From time immemorial, the inhabitants of the Sphere peered into the night sky and saw the silhouettes of various animals there: a boar, a bear, a wolf, a bird of prey, a dragon. Among them there was a place for a hare. However, it was found not among a scattering of cold stars, but on the yellowish surface of the moon. The play of light and shadow, piles of rocks and deep gorges seemed to form a muzzle with long ears and a cunning eye. Astrologers refused to classify the big-eared one to the list of celestial beasts, but the memory of the Moon Hare remained in the memory of the peoples, as well as the belief in its miraculous powers.
 
Especially the Moon Hare is known in the North, in the cradle of the human race, where people still live by hunting and gathering, where faith in the forces of nature and the spirits of ancestors is still strong.

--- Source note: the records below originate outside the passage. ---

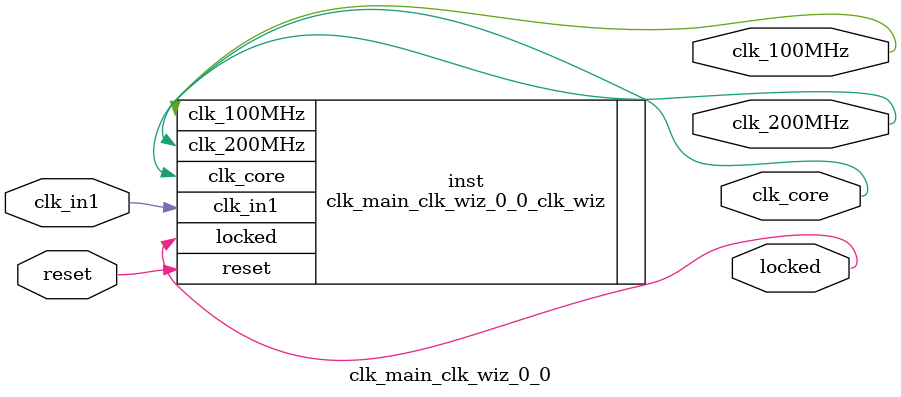
<source format=v>


`timescale 1ps/1ps

(* CORE_GENERATION_INFO = "clk_main_clk_wiz_0_0,clk_wiz_v6_0_0_0,{component_name=clk_main_clk_wiz_0_0,use_phase_alignment=true,use_min_o_jitter=false,use_max_i_jitter=false,use_dyn_phase_shift=false,use_inclk_switchover=false,use_dyn_reconfig=false,enable_axi=0,feedback_source=FDBK_AUTO,PRIMITIVE=MMCM,num_out_clk=3,clkin1_period=10.000,clkin2_period=10.000,use_power_down=false,use_reset=true,use_locked=true,use_inclk_stopped=false,feedback_type=SINGLE,CLOCK_MGR_TYPE=NA,manual_override=false}" *)

module clk_main_clk_wiz_0_0 
 (
  // Clock out ports
  output        clk_100MHz,
  output        clk_200MHz,
  output        clk_core,
  // Status and control signals
  input         reset,
  output        locked,
 // Clock in ports
  input         clk_in1
 );

  clk_main_clk_wiz_0_0_clk_wiz inst
  (
  // Clock out ports  
  .clk_100MHz(clk_100MHz),
  .clk_200MHz(clk_200MHz),
  .clk_core(clk_core),
  // Status and control signals               
  .reset(reset), 
  .locked(locked),
 // Clock in ports
  .clk_in1(clk_in1)
  );

endmodule

</source>
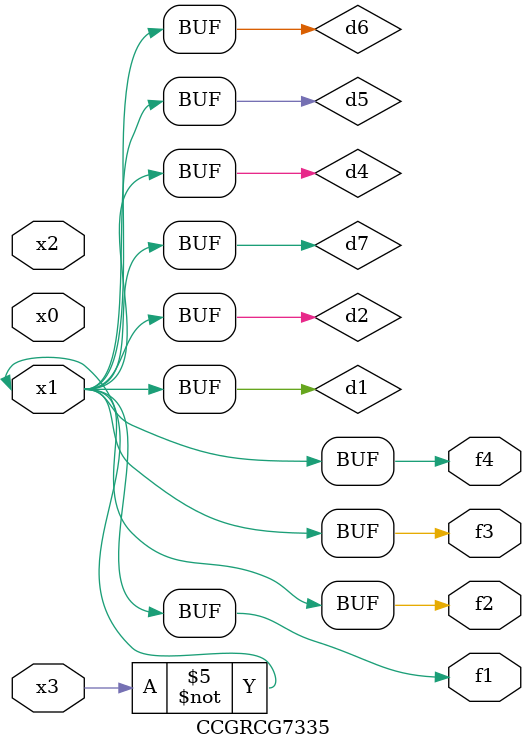
<source format=v>
module CCGRCG7335(
	input x0, x1, x2, x3,
	output f1, f2, f3, f4
);

	wire d1, d2, d3, d4, d5, d6, d7;

	not (d1, x3);
	buf (d2, x1);
	xnor (d3, d1, d2);
	nor (d4, d1);
	buf (d5, d1, d2);
	buf (d6, d4, d5);
	nand (d7, d4);
	assign f1 = d6;
	assign f2 = d7;
	assign f3 = d6;
	assign f4 = d6;
endmodule

</source>
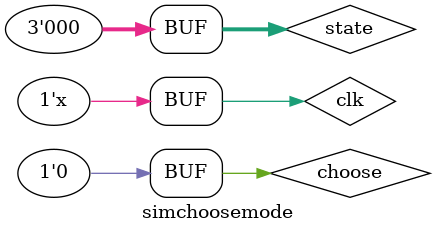
<source format=v>
`timescale 1ns / 1ps

module simchoosemode();
    reg clk;
    reg [2:0]state;
    reg choose;
    wire [2:0]mode;
    
    initial begin
        clk = 0;
        state = 0;
        choose = 0;
        state = #10 1;
        choose = #30 1;
        choose = #20 0;
        choose = #20 1;
        choose = #20 0;
        state = #20 0;
        choose = #30 1;
        choose = #20 0;
        choose = #20 1;
        choose = #20 0;
    end
    
    always #10 begin
        clk <= ~clk;
    end
    
    choose_mode simchoose_mode(clk,state,choose,mode);
endmodule

</source>
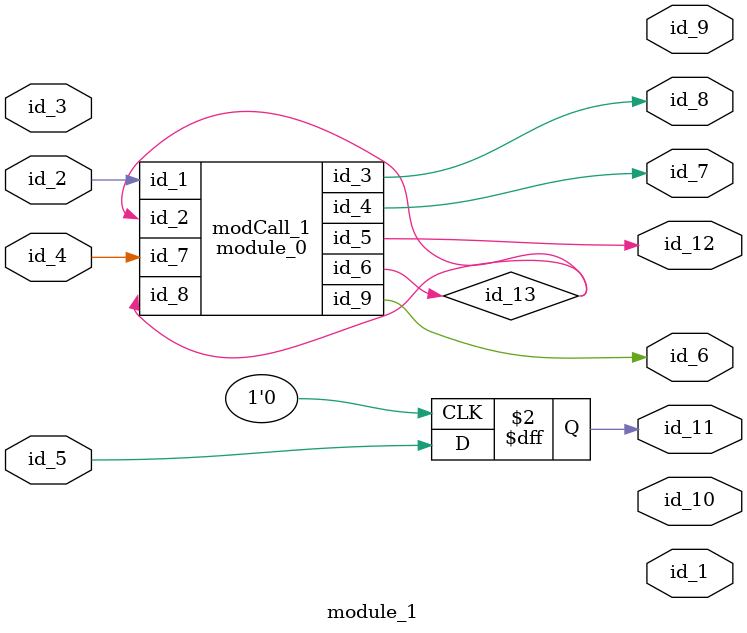
<source format=v>
module module_0 (
    id_1,
    id_2,
    id_3,
    id_4,
    id_5,
    id_6,
    id_7,
    id_8,
    id_9
);
  output wire id_9;
  input wire id_8;
  input wire id_7;
  inout wire id_6;
  output wire id_5;
  output wire id_4;
  output wire id_3;
  input wire id_2;
  input wire id_1;
  wire id_10;
endmodule
module module_1 (
    id_1,
    id_2,
    id_3,
    id_4,
    id_5,
    id_6,
    id_7,
    id_8,
    id_9,
    id_10,
    id_11,
    id_12
);
  output wire id_12;
  output wire id_11;
  output wire id_10;
  output wire id_9;
  output wire id_8;
  output wire id_7;
  output wire id_6;
  input wire id_5;
  input wire id_4;
  input wire id_3;
  input wire id_2;
  output wire id_1;
  wire id_13;
  module_0 modCall_1 (
      id_2,
      id_13,
      id_8,
      id_7,
      id_12,
      id_13,
      id_4,
      id_13,
      id_6
  );
  always @(posedge 1'b0)
    if (1) id_11 <= id_5;
    else $display(id_3);
endmodule

</source>
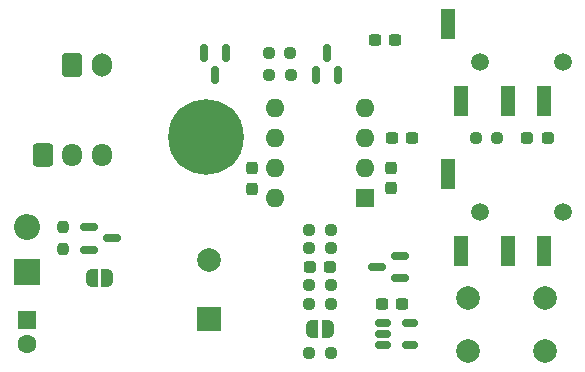
<source format=gbr>
%TF.GenerationSoftware,KiCad,Pcbnew,8.0.4-1.fc40*%
%TF.CreationDate,2024-08-14T09:28:34-05:00*%
%TF.ProjectId,K9QW_ATTiny_CW_Keyer,4b395157-5f41-4545-9469-6e795f43575f,rev?*%
%TF.SameCoordinates,Original*%
%TF.FileFunction,Soldermask,Top*%
%TF.FilePolarity,Negative*%
%FSLAX46Y46*%
G04 Gerber Fmt 4.6, Leading zero omitted, Abs format (unit mm)*
G04 Created by KiCad (PCBNEW 8.0.4-1.fc40) date 2024-08-14 09:28:34*
%MOMM*%
%LPD*%
G01*
G04 APERTURE LIST*
G04 Aperture macros list*
%AMRoundRect*
0 Rectangle with rounded corners*
0 $1 Rounding radius*
0 $2 $3 $4 $5 $6 $7 $8 $9 X,Y pos of 4 corners*
0 Add a 4 corners polygon primitive as box body*
4,1,4,$2,$3,$4,$5,$6,$7,$8,$9,$2,$3,0*
0 Add four circle primitives for the rounded corners*
1,1,$1+$1,$2,$3*
1,1,$1+$1,$4,$5*
1,1,$1+$1,$6,$7*
1,1,$1+$1,$8,$9*
0 Add four rect primitives between the rounded corners*
20,1,$1+$1,$2,$3,$4,$5,0*
20,1,$1+$1,$4,$5,$6,$7,0*
20,1,$1+$1,$6,$7,$8,$9,0*
20,1,$1+$1,$8,$9,$2,$3,0*%
%AMFreePoly0*
4,1,19,0.500000,-0.750000,0.000000,-0.750000,0.000000,-0.744911,-0.071157,-0.744911,-0.207708,-0.704816,-0.327430,-0.627875,-0.420627,-0.520320,-0.479746,-0.390866,-0.500000,-0.250000,-0.500000,0.250000,-0.479746,0.390866,-0.420627,0.520320,-0.327430,0.627875,-0.207708,0.704816,-0.071157,0.744911,0.000000,0.744911,0.000000,0.750000,0.500000,0.750000,0.500000,-0.750000,0.500000,-0.750000,
$1*%
%AMFreePoly1*
4,1,19,0.000000,0.744911,0.071157,0.744911,0.207708,0.704816,0.327430,0.627875,0.420627,0.520320,0.479746,0.390866,0.500000,0.250000,0.500000,-0.250000,0.479746,-0.390866,0.420627,-0.520320,0.327430,-0.627875,0.207708,-0.704816,0.071157,-0.744911,0.000000,-0.744911,0.000000,-0.750000,-0.500000,-0.750000,-0.500000,0.750000,0.000000,0.750000,0.000000,0.744911,0.000000,0.744911,
$1*%
G04 Aperture macros list end*
%ADD10RoundRect,0.237500X0.250000X0.237500X-0.250000X0.237500X-0.250000X-0.237500X0.250000X-0.237500X0*%
%ADD11R,2.000000X2.000000*%
%ADD12C,2.000000*%
%ADD13RoundRect,0.150000X0.150000X-0.587500X0.150000X0.587500X-0.150000X0.587500X-0.150000X-0.587500X0*%
%ADD14RoundRect,0.237500X-0.237500X0.300000X-0.237500X-0.300000X0.237500X-0.300000X0.237500X0.300000X0*%
%ADD15C,1.500000*%
%ADD16R,1.200000X2.500000*%
%ADD17RoundRect,0.237500X-0.237500X0.250000X-0.237500X-0.250000X0.237500X-0.250000X0.237500X0.250000X0*%
%ADD18RoundRect,0.237500X-0.300000X-0.237500X0.300000X-0.237500X0.300000X0.237500X-0.300000X0.237500X0*%
%ADD19RoundRect,0.150000X0.587500X0.150000X-0.587500X0.150000X-0.587500X-0.150000X0.587500X-0.150000X0*%
%ADD20RoundRect,0.250000X-0.600000X-0.725000X0.600000X-0.725000X0.600000X0.725000X-0.600000X0.725000X0*%
%ADD21O,1.700000X1.950000*%
%ADD22RoundRect,0.237500X-0.250000X-0.237500X0.250000X-0.237500X0.250000X0.237500X-0.250000X0.237500X0*%
%ADD23RoundRect,0.150000X-0.512500X-0.150000X0.512500X-0.150000X0.512500X0.150000X-0.512500X0.150000X0*%
%ADD24R,2.200000X2.200000*%
%ADD25O,2.200000X2.200000*%
%ADD26RoundRect,0.150000X-0.150000X0.587500X-0.150000X-0.587500X0.150000X-0.587500X0.150000X0.587500X0*%
%ADD27RoundRect,0.150000X-0.587500X-0.150000X0.587500X-0.150000X0.587500X0.150000X-0.587500X0.150000X0*%
%ADD28FreePoly0,0.000000*%
%ADD29FreePoly1,0.000000*%
%ADD30C,3.600000*%
%ADD31C,6.400000*%
%ADD32RoundRect,0.250000X-0.600000X-0.750000X0.600000X-0.750000X0.600000X0.750000X-0.600000X0.750000X0*%
%ADD33O,1.700000X2.000000*%
%ADD34R,1.600000X1.600000*%
%ADD35O,1.600000X1.600000*%
%ADD36C,1.600000*%
%ADD37FreePoly0,180.000000*%
%ADD38FreePoly1,180.000000*%
%ADD39RoundRect,0.237500X0.287500X0.237500X-0.287500X0.237500X-0.287500X-0.237500X0.287500X-0.237500X0*%
%ADD40RoundRect,0.237500X-0.287500X-0.237500X0.287500X-0.237500X0.287500X0.237500X-0.287500X0.237500X0*%
G04 APERTURE END LIST*
D10*
%TO.C,R10*%
X156131900Y-115824000D03*
X154306900Y-115824000D03*
%TD*%
D11*
%TO.C,BZ1*%
X145796000Y-112928400D03*
D12*
X145796000Y-107928400D03*
%TD*%
D13*
%TO.C,Q3*%
X154839500Y-92275900D03*
X156739500Y-92275900D03*
X155789500Y-90400900D03*
%TD*%
D10*
%TO.C,R7*%
X156131900Y-111658400D03*
X154306900Y-111658400D03*
%TD*%
D14*
%TO.C,C5*%
X149428200Y-100153300D03*
X149428200Y-101878300D03*
%TD*%
D15*
%TO.C,J2*%
X175768000Y-91186000D03*
X168768000Y-91186000D03*
D16*
X171168000Y-94436000D03*
X174168000Y-94436000D03*
X166068000Y-87936000D03*
X167168000Y-94436000D03*
%TD*%
D17*
%TO.C,R2*%
X133477000Y-105157900D03*
X133477000Y-106982900D03*
%TD*%
D18*
%TO.C,C7*%
X160452900Y-111658400D03*
X162177900Y-111658400D03*
%TD*%
D19*
%TO.C,Q4*%
X161948100Y-109458800D03*
X161948100Y-107558800D03*
X160073100Y-108508800D03*
%TD*%
D14*
%TO.C,C8*%
X161262400Y-100143600D03*
X161262400Y-101868600D03*
%TD*%
D20*
%TO.C,SW1*%
X131739000Y-99043000D03*
D21*
X134239000Y-99043000D03*
X136739000Y-99043000D03*
%TD*%
D22*
%TO.C,R6*%
X168405800Y-97586800D03*
X170230800Y-97586800D03*
%TD*%
D23*
%TO.C,U3*%
X160584300Y-113248400D03*
X160584300Y-114198400D03*
X160584300Y-115148400D03*
X162859300Y-115148400D03*
X162859300Y-113248400D03*
%TD*%
D12*
%TO.C,SW2*%
X167742800Y-111161000D03*
X174242800Y-111161000D03*
X167742800Y-115661000D03*
X174242800Y-115661000D03*
%TD*%
D10*
%TO.C,R9*%
X156131900Y-106934000D03*
X154306900Y-106934000D03*
%TD*%
D24*
%TO.C,D1*%
X130403600Y-108966000D03*
D25*
X130403600Y-105156000D03*
%TD*%
D26*
%TO.C,Q2*%
X147289600Y-90424000D03*
X145389600Y-90424000D03*
X146339600Y-92299000D03*
%TD*%
D22*
%TO.C,R8*%
X154306900Y-110083600D03*
X156131900Y-110083600D03*
%TD*%
D27*
%TO.C,Q1*%
X135699500Y-105157100D03*
X135699500Y-107057100D03*
X137574500Y-106107100D03*
%TD*%
D18*
%TO.C,C9*%
X161298400Y-97634400D03*
X163023400Y-97634400D03*
%TD*%
D28*
%TO.C,JP4*%
X154569400Y-113741200D03*
D29*
X155869400Y-113741200D03*
%TD*%
D10*
%TO.C,R4*%
X152728000Y-92303600D03*
X150903000Y-92303600D03*
%TD*%
D30*
%TO.C,J4*%
X145593000Y-97536000D03*
D31*
X145593000Y-97536000D03*
%TD*%
D22*
%TO.C,R3*%
X154308800Y-105359200D03*
X156133800Y-105359200D03*
%TD*%
D32*
%TO.C,J1*%
X134259000Y-91423000D03*
D33*
X136759000Y-91423000D03*
%TD*%
D22*
%TO.C,R5*%
X150877900Y-90424000D03*
X152702900Y-90424000D03*
%TD*%
D34*
%TO.C,U1*%
X159021000Y-102688400D03*
D35*
X159021000Y-100148400D03*
X159021000Y-97608400D03*
X159021000Y-95068400D03*
X151401000Y-95068400D03*
X151401000Y-97608400D03*
X151401000Y-100148400D03*
X151401000Y-102688400D03*
%TD*%
D34*
%TO.C,C2*%
X130403600Y-113040088D03*
D36*
X130403600Y-115040088D03*
%TD*%
D37*
%TO.C,JP2*%
X137175000Y-109474000D03*
D38*
X135875000Y-109474000D03*
%TD*%
D15*
%TO.C,J3*%
X175768000Y-103886000D03*
X168768000Y-103886000D03*
D16*
X171168000Y-107136000D03*
X174168000Y-107136000D03*
X166068000Y-100636000D03*
X167168000Y-107136000D03*
%TD*%
D39*
%TO.C,D2*%
X174509400Y-97586800D03*
X172759400Y-97586800D03*
%TD*%
D18*
%TO.C,C6*%
X159868700Y-89306400D03*
X161593700Y-89306400D03*
%TD*%
D40*
%TO.C,D3*%
X154344400Y-108508800D03*
X156094400Y-108508800D03*
%TD*%
M02*

</source>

Shamans often tame hares, considering them to be guides to another world, and wild hares sometimes gather in glades where shamans light up at the full moon.
 
Northern shamans believe that in the hour of great need, if you ask well, the Moon Hare can come to the call and fulfill any wish. Is that so? Perhaps no one knows for sure. But yellow-eyed hares, bearing the seal of the sun and the moon, really exist. They do not fulfill desires, and are far from everyone. They can follow powerful sorcerers and other heroes, bringing them good luck, dispelling hostile magic or hiding it from the evil eye.
 
No one knows where they come from and what is the secret of their amazing power. Maybe it's the Moon Hare coming down to the Sphere to get a better look at this world, which he usually looks at from the cold darkness. Or maybe it's just a fairy tale told on a long northern night in the winter quarters of the first people.